Query: ``` { "message": { "query_graph": { "nodes": { "n0": { "categories":["biolink:PhenotypicFeature"], "ids":["HP:0500041", "HP:0007750"], "set_interpretation": "ALL" }, "n1": { "categories":["biolink:Disease"] } }, "edges": { "eA": { "subject": "n0", "object": "n1", "predicates": ["biolink:phenotype_of"] } } } } } ``` Response should have **2 results** (rather than 39 or 37). Only 2 disease entities are connected to both starting entities. See the first two results of [current_is_set.json](https://github.com/biothings/biothings_explorer/files/14751449/current_is_set.json). This was generated with current `is_set: true`. * MONDO:0009003 (achromatopsia 2) * MONDO:0013560 (Hermansky-Pudlak syndrome 8)
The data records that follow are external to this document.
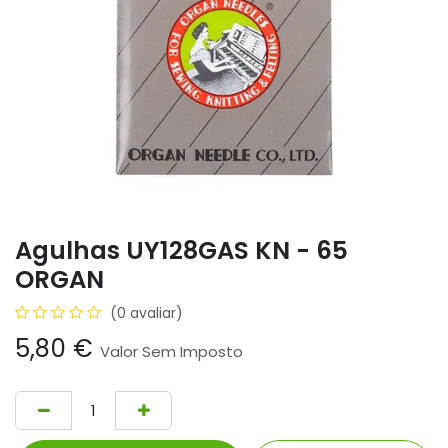
Agulhas UY128GAS KN - 65
ORGAN
(0 avaliar)
5,80
€
Valor Sem Imposto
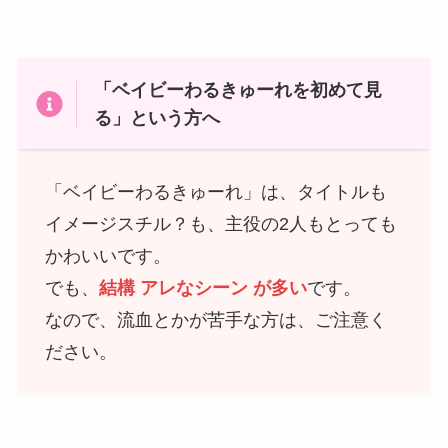
「ベイビーわるきゅーれを初めて見
る」という方へ
「ベイビーわるきゅーれ」は、タイトルも
イメージスチル？も、主役の2人もとっても
かわいいです。
でも、
結構 アレなシーン が多い
です。
なので、流血とかが苦手な方は、ご注意く
ださい。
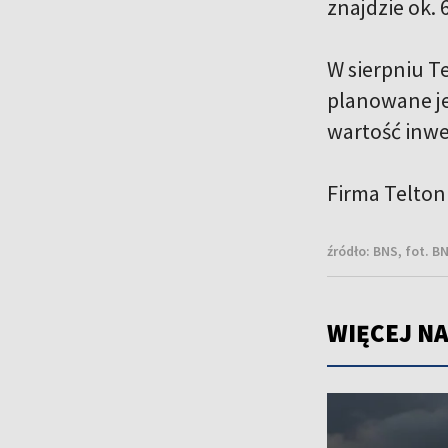
znajdzie ok. 
W sierpniu T
planowane je
wartość inwe
Firma Teltoni
źródło:
BNS, fot. B
WIĘCEJ NA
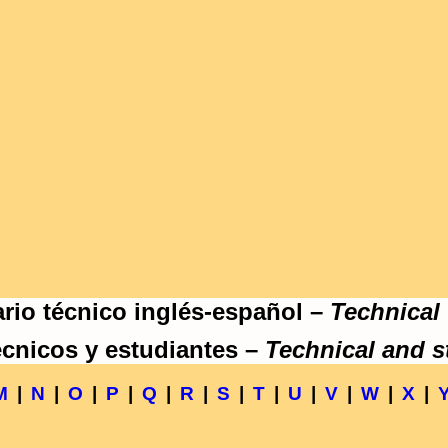
rio técnico inglés-español –
Technical
écnicos y estudiantes –
Technical and s
M
|
N
|
O
|
P
|
Q
|
R
|
S
|
T
|
U
|
V
|
W
|
X
|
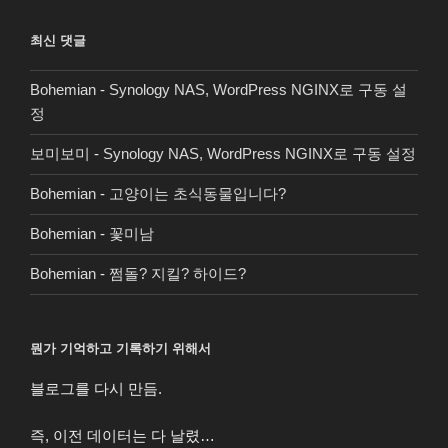
최신 댓글
Bohemian
-
Synology NAS, WordPress NGINX로 구동 설
정
보미보미
-
Synology NAS, WordPress NGINX로 구동 설정
Bohemian
-
고양이는 초식동물입니다?
Bohemian
-
꽃미남
Bohemian
-
쩜돌? 지킬? 하이드?
뭔가 기억하고 기록하기 위해서
블로그를 다시 만듬.
즉, 이전 데이터는 다 날렸…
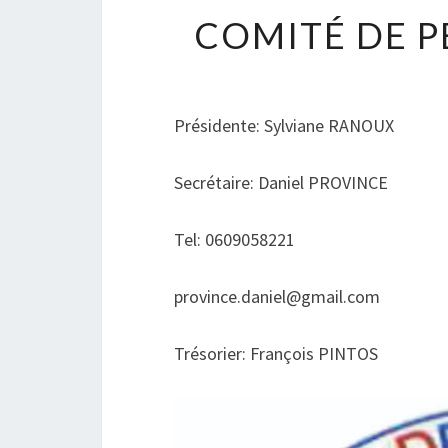
COMITÉ DE P
Présidente: Sylviane RANOUX
Secrétaire: Daniel PROVINCE
Tel: 0609058221
province.daniel@gmail.com
Trésorier: François PINTOS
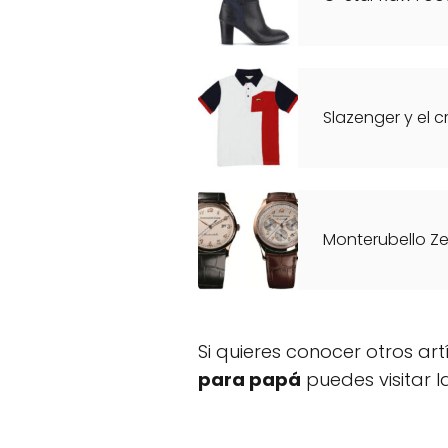
Slazenger y el 
Monterubello Z
Si quieres conocer otros ar
para papá
puedes visitar 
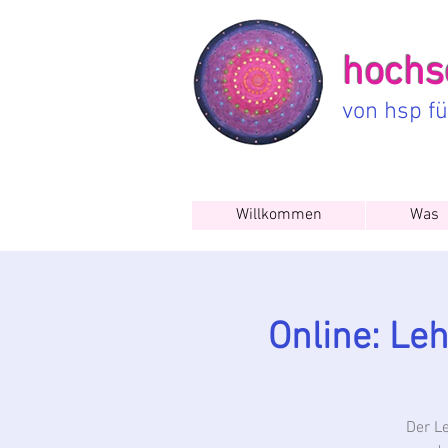
hochse
von hsp f
Willkommen
Was
Online: Le
Der Le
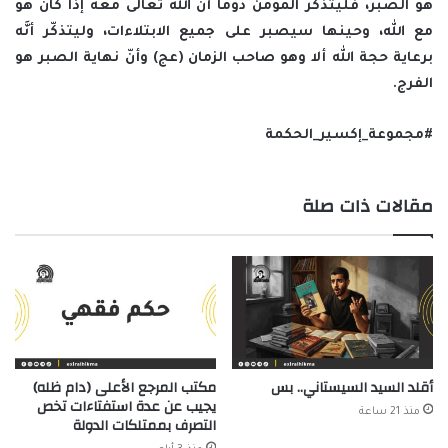
هو الصبر، فليتذكر المؤمن دوماً أنّ الله تعالى معه إذا كان هو
مع الله، وحينها سيصبر على جميع الابتلاءات، وليتذكّر أنَّه
برعاية حجة الله ألا وهو صاحب الزمان (عج) وأنّ نهاية الصبر هو
الفرج.
#مجموعة_إكسير_الحكمة
مقالات ذات صلة
أقلد السيد السيستاني.. بس
مكتب المرجع الأعلى (دام ظله)
يجيب عن عدة استفتاءات تخص
منذ 21 ساعة
التصرف بممتلكات الدولة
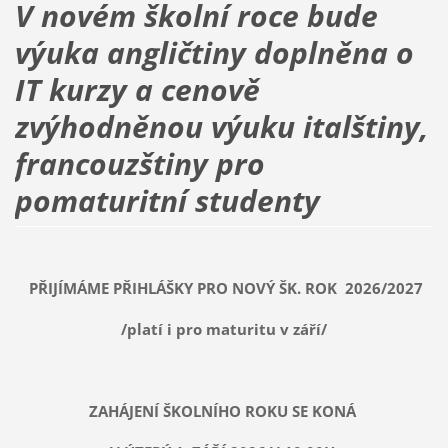
V novém školní roce bude
výuka angličtiny doplněna o
IT kurzy
a cenově
zvýhodněnou výuku italštiny,
francouzštiny pro
pomaturitní studenty
PŘIJÍMÁME PŘIHLÁŠKY PRO NOVÝ ŠK. ROK 2026/2027
/platí i pro maturitu v září/
ZAHÁJENÍ ŠKOLNÍHO ROKU SE KONÁ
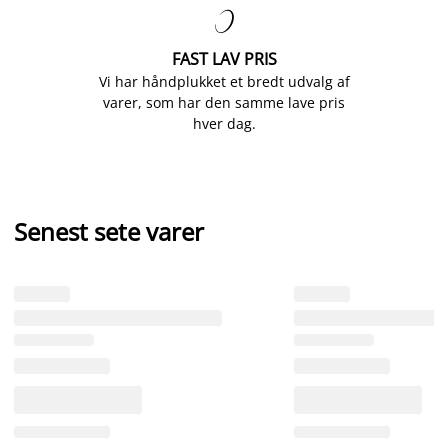

FAST LAV PRIS
Vi har håndplukket et bredt udvalg af
varer, som har den samme lave pris
hver dag.
Senest sete varer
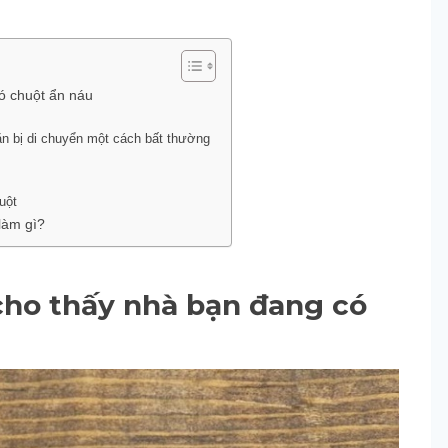
ó chuột ẩn náu
ăn bị di chuyển một cách bất thường
uột
làm gì?
cho thấy nhà bạn đang có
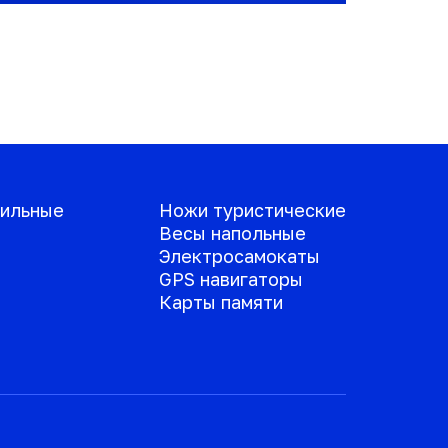
ильные
Ножи туристические
Весы напольные
Электросамокаты
GPS навигаторы
Карты памяти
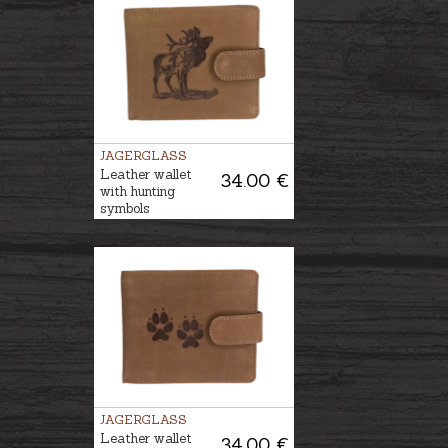
JAGERGLASS
Leather wallet
34.00 €
with hunting
symbols
JAGERGLASS
Leather wallet
34.00 €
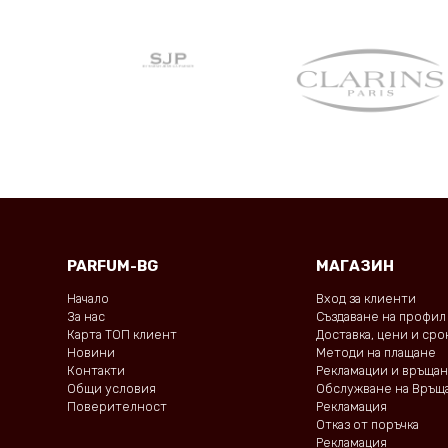
PARFUM-BG
МАГАЗИН
Начало
Вход за клиенти
За нас
Създаване на профил
Карта ТОП клиент
Доставка, цени и ср
Новини
Методи на плащане
Контакти
Рекламации и връща
Общи условия
Обслужване на Връщ
Поверителност
Рекламация
Отказ от поръчка
Рекламация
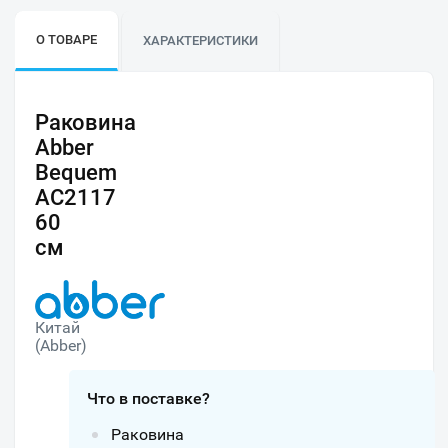
О ТОВАРЕ
ХАРАКТЕРИСТИКИ
Раковина
Abber
Bequem
AC2117
60
см
Китай
(Abber)
Что в поставке?
Раковина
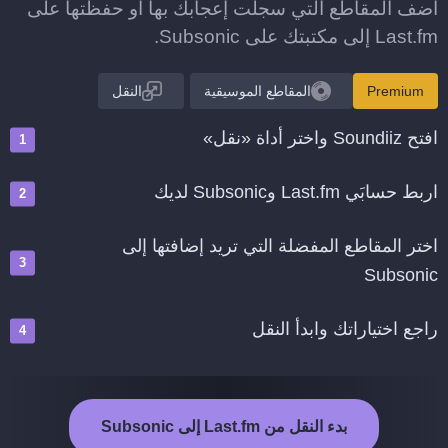
أضف المقاطع التي سجلت إعجابك بها أو حفظتها على
Last.fm إلى مكتبتك على Subsonic.
Premium
المقاطع الموسيقية
النقل
افتح Soundiiz واختر أداة «نقل»
اربط حسابَي Last.fm وSubsonic لديك
اختر المقاطع المفضلة التي تريد إضافتها إلى
Subsonic
راجع اختياراتك وابدأ النقل
بدء النقل من Last.fm إلى Subsonic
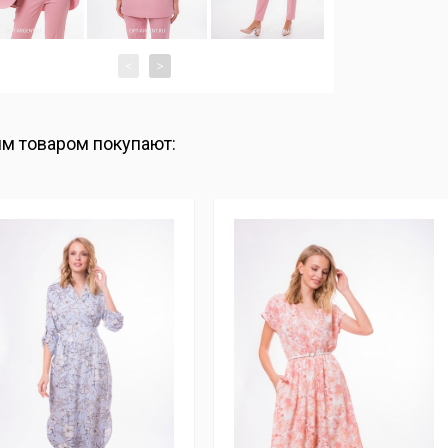
<
>
им товаром покупают:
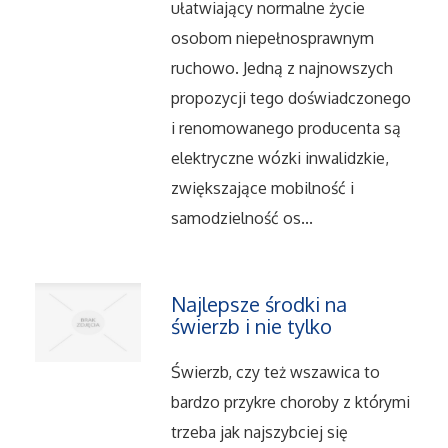
ułatwiający normalne życie
Salony, Komisy
osobom niepełnosprawnym
ruchowo. Jedną z najnowszych
Materiały Promocyjne
propozycji tego doświadczonego
i renomowanego producenta są
Agencje Reklamowe
elektryczne wózki inwalidzkie,
zwiększające mobilność i
Materiały Reklamowe
samodzielność os...
Ćwiczenia
Najlepsze środki na
Imprezy Integracyjne
świerzb i nie tylko
Hobby
Świerzb, czy też wszawica to
bardzo przykre choroby z którymi
Zajęcia Sportowe i Rekreacyjne
trzeba jak najszybciej się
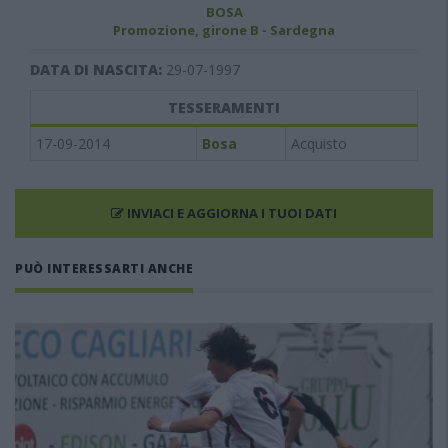
BOSA
Promozione, girone B - Sardegna
DATA DI NASCITA:
29-07-1997
TESSERAMENTI
17-09-2014
Bosa
Acquisto
INVIACI E AGGIORNA I TUOI DATI
PUÒ INTERESSARTI ANCHE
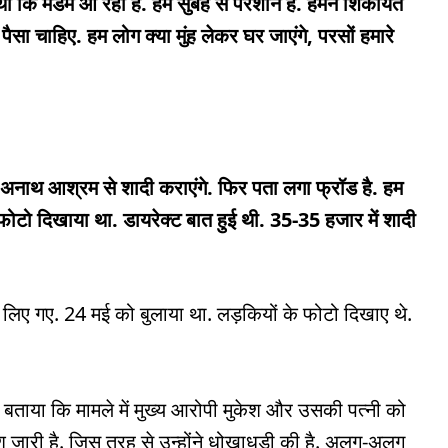
 था कि मैडम आ रही है. हम सुबह से परेशान हैं. हमने शिकायत
ा पैसा चाहिए. हम लोग क्या मुंह लेकर घर जाएंगे, परसों हमारे
 अनाथ आश्रम से शादी कराएंगे. फिर पता लगा फ्रॉड है. हम
 फोटो दिखाया था. डायरेक्ट बात हुई थी. 35-35 हजार में शादी
लिए गए. 24 मई को बुलाया था. लड़कियों के फोटो दिखाए थे.
बताया कि मामले में मुख्य आरोपी मुकेश और उसकी पत्नी को
श जारी है. जिस तरह से उन्होंने धोखाधड़ी की है. अलग-अलग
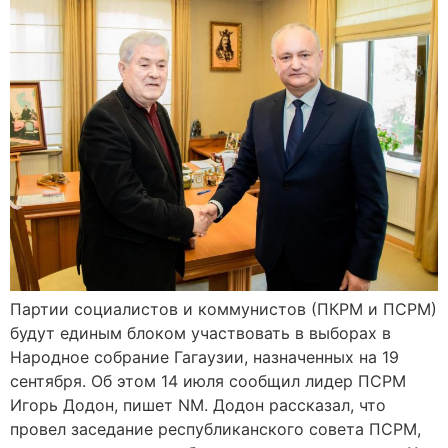
Партии социалистов и коммунистов (ПКРМ и ПСРМ)
будут единым блоком участвовать в выборах в
Народное собрание Гагаузии, назначенных на 19
сентября. Об этом 14 июля сообщил лидер ПСРМ
Игорь Додон, пишет NM. Додон рассказал, что
провел заседание республиканского совета ПСРМ,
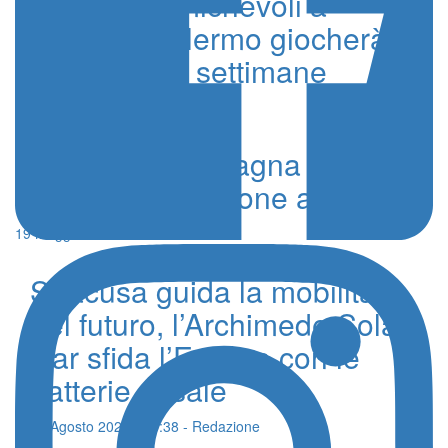
Definite le amichevoli a
Livigno, il Palermo giocherà tre
match in due settimane
1 Luglio 2024 - Edoardo Ullo
Aria di alta montagna al Giro
con il primo tappone alpino
19 Maggio 2024 - Alessandro Teri
Siracusa guida la mobilità
del futuro, l’Archimede Solar
Car sfida l’Europa con le
batterie al sale
06 Agosto 2026 - 15:38 - Redazione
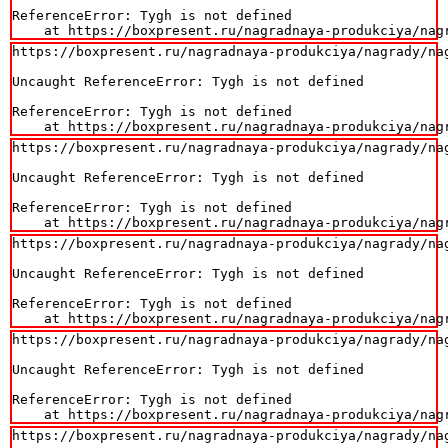
ReferenceError: Tygh is not defined

    at https://boxpresent.ru/nagradnaya-produkciya/nag
https://boxpresent.ru/nagradnaya-produkciya/nagrady/na
Uncaught ReferenceError: Tygh is not defined

ReferenceError: Tygh is not defined

    at https://boxpresent.ru/nagradnaya-produkciya/nag
https://boxpresent.ru/nagradnaya-produkciya/nagrady/na
Uncaught ReferenceError: Tygh is not defined

ReferenceError: Tygh is not defined

    at https://boxpresent.ru/nagradnaya-produkciya/nag
https://boxpresent.ru/nagradnaya-produkciya/nagrady/na
Uncaught ReferenceError: Tygh is not defined

ReferenceError: Tygh is not defined

    at https://boxpresent.ru/nagradnaya-produkciya/nag
https://boxpresent.ru/nagradnaya-produkciya/nagrady/na
Uncaught ReferenceError: Tygh is not defined

ReferenceError: Tygh is not defined

    at https://boxpresent.ru/nagradnaya-produkciya/nag
https://boxpresent.ru/nagradnaya-produkciya/nagrady/na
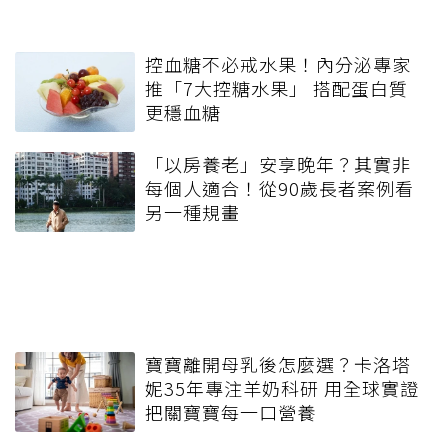
控血糖不必戒水果！內分泌專家
推「7大控糖水果」 搭配蛋白質
更穩血糖
「以房養老」安享晚年？其實非
每個人適合！從90歲長者案例看
另一種規畫
寶寶離開母乳後怎麼選？卡洛塔
妮35年專注羊奶科研 用全球實證
把關寶寶每一口營養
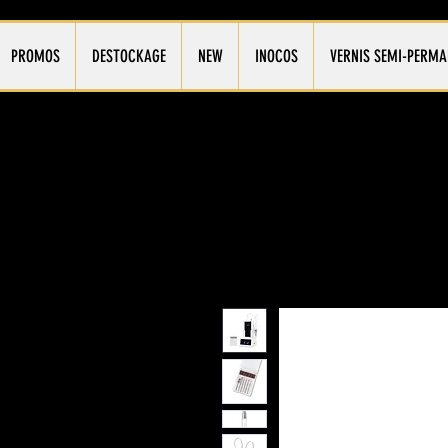
PROMOS
DESTOCKAGE
NEW
INOCOS
VERNIS SEMI-PERMA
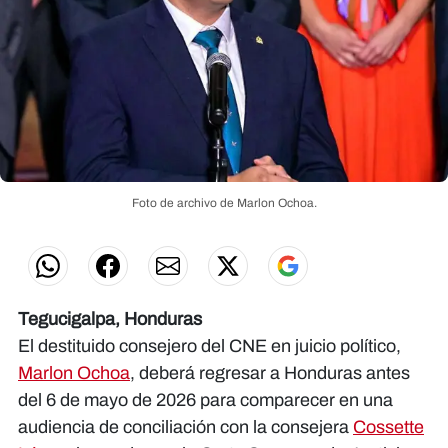
Foto de archivo de Marlon Ochoa.
Tegucigalpa, Honduras
El destituido consejero del CNE en juicio político,
Marlon Ochoa
, deberá regresar a Honduras antes
del 6 de mayo de 2026 para comparecer en una
audiencia de conciliación con la consejera
Cossette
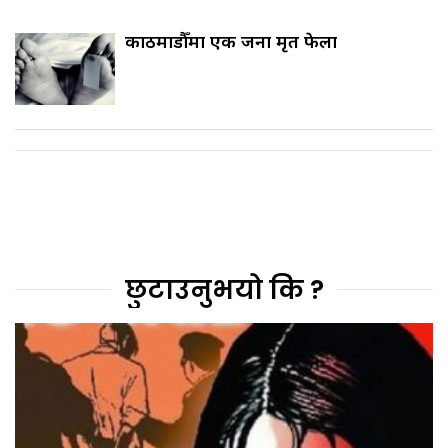
काठमाडौँमा एक जना मृत फेला
छुटाउनुभयो कि ?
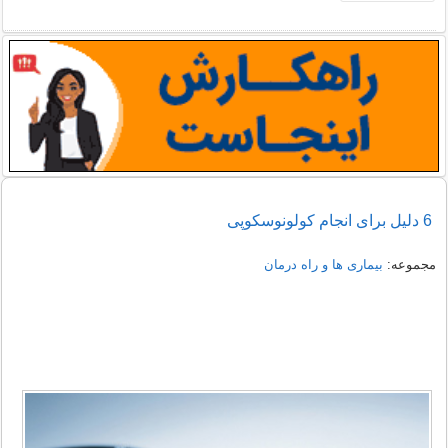
6 دلیل برای انجام کولونوسکوپی
مجموعه:
بیماری ها و راه درمان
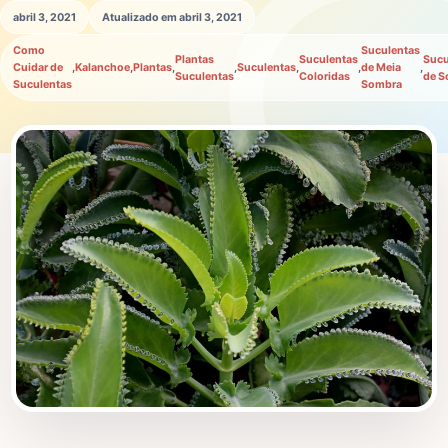
abril 3, 2021
Atualizado em abril 3, 2021
Como
Suculentas
Plantas
Suculentas
Sucu
Cuidar de
,
Kalanchoe
,
Plantas
,
,
Suculentas
,
,
de Meia
,
Suculentas
Coloridas
de S
Suculentas
Sombra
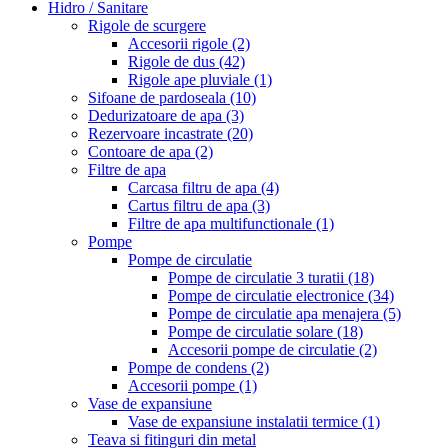
Hidro / Sanitare
Rigole de scurgere
Accesorii rigole
(2)
Rigole de dus
(42)
Rigole ape pluviale
(1)
Sifoane de pardoseala
(10)
Dedurizatoare de apa
(3)
Rezervoare incastrate
(20)
Contoare de apa
(2)
Filtre de apa
Carcasa filtru de apa
(4)
Cartus filtru de apa
(3)
Filtre de apa multifunctionale
(1)
Pompe
Pompe de circulatie
Pompe de circulatie 3 turatii
(18)
Pompe de circulatie electronice
(34)
Pompe de circulatie apa menajera
(5)
Pompe de circulatie solare
(18)
Accesorii pompe de circulatie
(2)
Pompe de condens
(2)
Accesorii pompe
(1)
Vase de expansiune
Vase de expansiune instalatii termice
(1)
Teava si fitinguri din metal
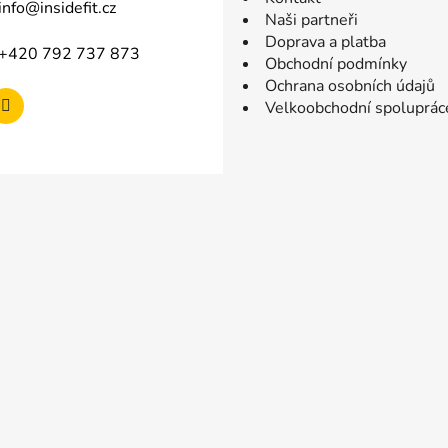
info
@
insidefit.cz
Naši partneři
Doprava a platba
+420 792 737 873
Obchodní podmínky
Ochrana osobních údajů
Velkoobchodní spoluprác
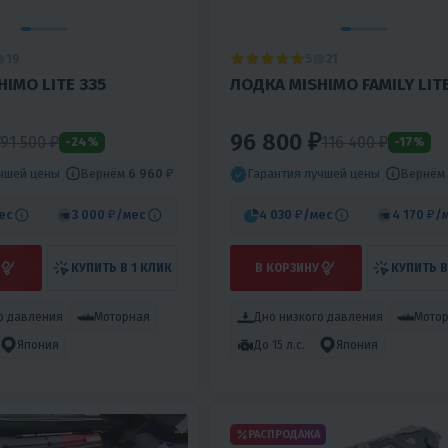
5
19
21
IMO LITE 335
ЛОДКА MISHIMO FAMILY LIT
96 800 ₽
91 500
₽
116 400
₽
-24%
-17%
Вернём
6 960 ₽
Вернём
учшей цены
Гарантия лучшей цены
ес
3 000 ₽
/мес
4 030 ₽
/мес
4 170 ₽
/
КУПИТЬ В 1 КЛИК
В КОРЗИНУ
КУПИТЬ В
о давления
Моторная
Дно низкого давления
Мото
Япония
До 15 л.с.
Япония
РАСПРОДАЖА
## Complications that need discussion ### (1) ID/node expansion Currently, if we find descendants of a starting ID (ID/node expansion), we set that starting ID's QNode to `is_set: true` https://github.com/biothings/biothings_explorer/issues/555#issuecomment-1412517755. Can we remove this behavior? * the current behavior has unintended consequences, like **being completely unable to do `is_set: false` / `set_interpretation: BATCH` for some queries** * but I'm not sure if we depend on this behavior (we want to keep the behavior of "subclass_of edges using different descendant IDs are kept in the same result") * Context: we implemented this with an old version of representing subclass info ([comment](https://github.com/biothings/biothings_explorer/issues/497#issuecomment-1304368502)). Now we use "constructed edges" + aux-graphs ([issue](https://github.com/biothings/biothings_explorer/issues/603))
Example

I expect 11 results for following query (not setting `is_set`), but end up with 10 results which is the same as setting `is_set: true`. * response to the query below, not setting `is_set`: [10_not_setting_is_set.json](https://github.com/biothings/biothings_explorer/files/14751649/10_not_setting_is_set.json) * VS response setting `is_set` [10_is_set_true.json](https://github.com/biothings/biothings_explorer/files/14751645/10_is_set_true.json) ``` { "message": { "query_graph": { "nodes": { "n0": { "categories":["biolink:PhenotypicFeature"], "ids":["HP:0007800", "HP:0025586"] }, "n1": { "categories":["biolink:Disease"] } }, "edges": { "eA": { "subject": "n0", "object": "n1", "predicates": ["biolink:phenotype_of"] } } } } } ``` This happens because ID/node-expansion finds a descendant for 1 of the starting IDs. Console logs: ``` bte:biothings-explorer-trapi:main Expanded ids for node n0: (2 ids -> 3 ids) +0ms bte:biothings-explorer-trapi:main Added is_set:true to node n0 +1ms ```

Note to self with another example

This query has 130 results whether `is_set: true` or not, when it should have >= 134 results when not. It also has some subclass_of edges/aux-graphs, but I'm not sure if it's a good test for seeing if ID/node-expansion becomes wonky after the changes. ``` { "message": { "query_graph": { "nodes": { "n0": { "categories":["biolink:PhenotypicFeature"], "ids":["HP:0003259", "HP:0000110"] }, "n1": { "categories":["biolink:Disease"] } }, "edges": { "eA": { "subject": "n0", "object": "n1", "predicates": ["biolink:phenotype_of"] } } } } } ```

### (2) Unclear what the KG Node `is_set` property is for [Asked in Translator Slack](https://ncatstranslator.slack.com/archives/C0156TX0VB2/p1711422162104869): The [PR](https://github.com/NCATSTranslator/ReasonerAPI/pull/475/files) for `set_interpretation` also adds an `is_set` property to KG Nodes (lines [1011](https://github.com/NCATSTranslator/ReasonerAPI/blob/2b7a0e0a18b1ee97b0ab0c5d6283ab86b83ce12b/TranslatorReasonerAPI.yaml#L1011)-1017). I'm not sure if this is meant to be used, and how (merging KG Nodes??). [Eric's reply in Translator Slack](https://ncatstranslator.slack.com/archives/C0156TX0VB2/p1711424472142189) - needs more investigation. ### (3) Clarifying an edge case [Asked in Translator Slack](https://ncatstranslator.slack.com/archives/C0156TX0VB2/p1711422339954539): If `set_interpretation` is set on a QNode with multiple starting IDs, but these IDs all map to the same entity (using NodeNorm), then there isn't any set behavior to do. Is that fine? Does there need to be any log noting this?